The Ethics of Embryo Research
Recent research suggests that human embryos may be an ideal source of
"stem cells," which can be grown into replacement tissues for
transplantation into people with chronic diseases, whose own cells are
dying. Scientists want to collect these cells from embryos that are to be
discarded by fertility clinics.
Since 1995, however, Congress has banned the use of
federal funds for research in which human embryos are destroyed. This ban
has so far precluded the vast majority of academic scientists from pursuing
human stem cell research.
Now that may change. In a report to be released this
month, the presidentially appointed National Bioethics Advisory Commission
will recommend that Congress ease its embryo research ban to allow
federally funded stem cell researchers to destroy human embryos donated by
parents who have completed their fertility treatments.
The ethics commission held a one-day workshop at
Georgetown University last month to hear religious leaders' opinions about
the morality of such research. The speakers did not officially represent
their denominations, but their personal comments offer insights into how
some of the world's religions are responding to the prospect of human
embryo research.
Rabbi Elliot N. Dorff, rector and professor of
philosophy, University of Judaism, Bel Air, Calif.:
The Jewish tradition accepts both natural and artificial
means to overcome illness.

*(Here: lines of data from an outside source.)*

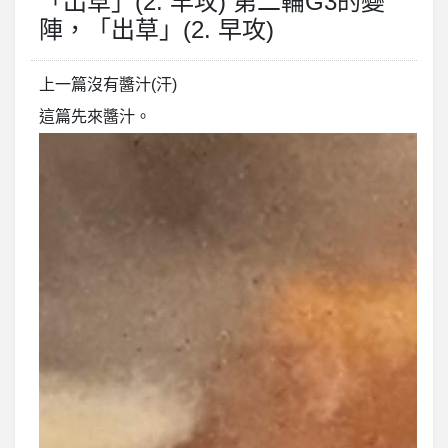
「出草」(2. 早攻) 第二輪G3的變
陣，「出草」(2. 早攻)
上一篇沒有醬汁(汗)
這篇先來醬汁。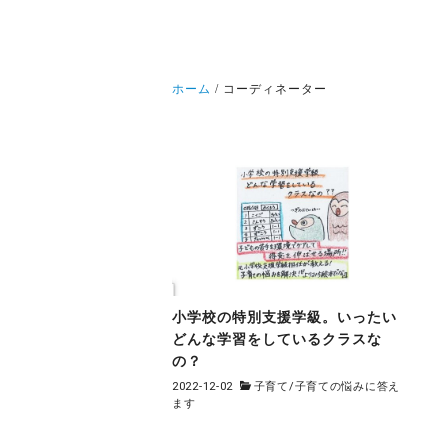
ホーム
コーディネーター
小学校の特別支援学級。いったい
どんな学習をしているクラスな
の？
2022-12-02
子育て
/
子育ての悩みに答え
ます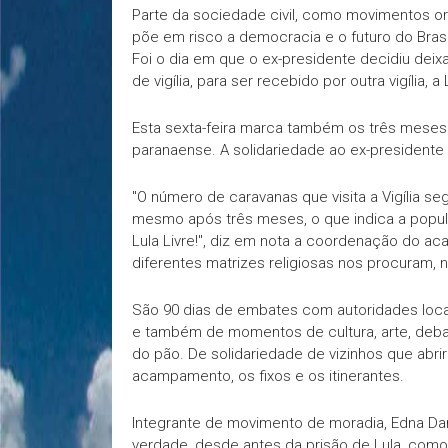
Parte da sociedade civil, como movimentos 
põe em risco a democracia e o futuro do Brasi
Foi o dia em que o ex-presidente decidiu deix
de vigília, para ser recebido por outra vigília, 
Esta sexta-feira marca também os três meses
paranaense. A solidariedade ao ex-presidente
"O número de caravanas que visita a Vigília 
mesmo após três meses, o que indica a popula
Lula Livre!", diz em nota a coordenação do ac
diferentes matrizes religiosas nos procuram, n
São 90 dias de embates com autoridades locais
e também de momentos de cultura, arte, debate
do pão. De solidariedade de vizinhos que abri
acampamento, os fixos e os itinerantes.
Integrante de movimento de moradia, Edna Dant
verdade, desde antes da prisão de Lula, com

Physicians are the agents and partners of God in
the ongoing act of healing . . . . We have a duty to God to develop and use
any therapies that can aid us in taking care of our bodies, which
ultimately belong to God. [But] we are not God. We are not omniscient, as
God is, and so we must take whatever precautions we can to ensure that our
actions do not harm ourselves or our world in the very effort to improve
them. A certain epistemological humility, in other words, must pervade
whatever we do, especially when we are pushing the scientific envelope, as
we are in stem cell research. We are, as Genesis says, supposed to work the
world and preserve it; it is that balance that is our divine duty.
Genetic materials outside the uterus have no legal
status in Jewish law, for they are not even a part of a human being until
implanted in a woman's womb and even then, during the first 40 days of
gestation, their status is "as if they were simply water." As a
result, frozen embryos may be discarded or used for reasonable purposes,
and so may stem cells procured from them.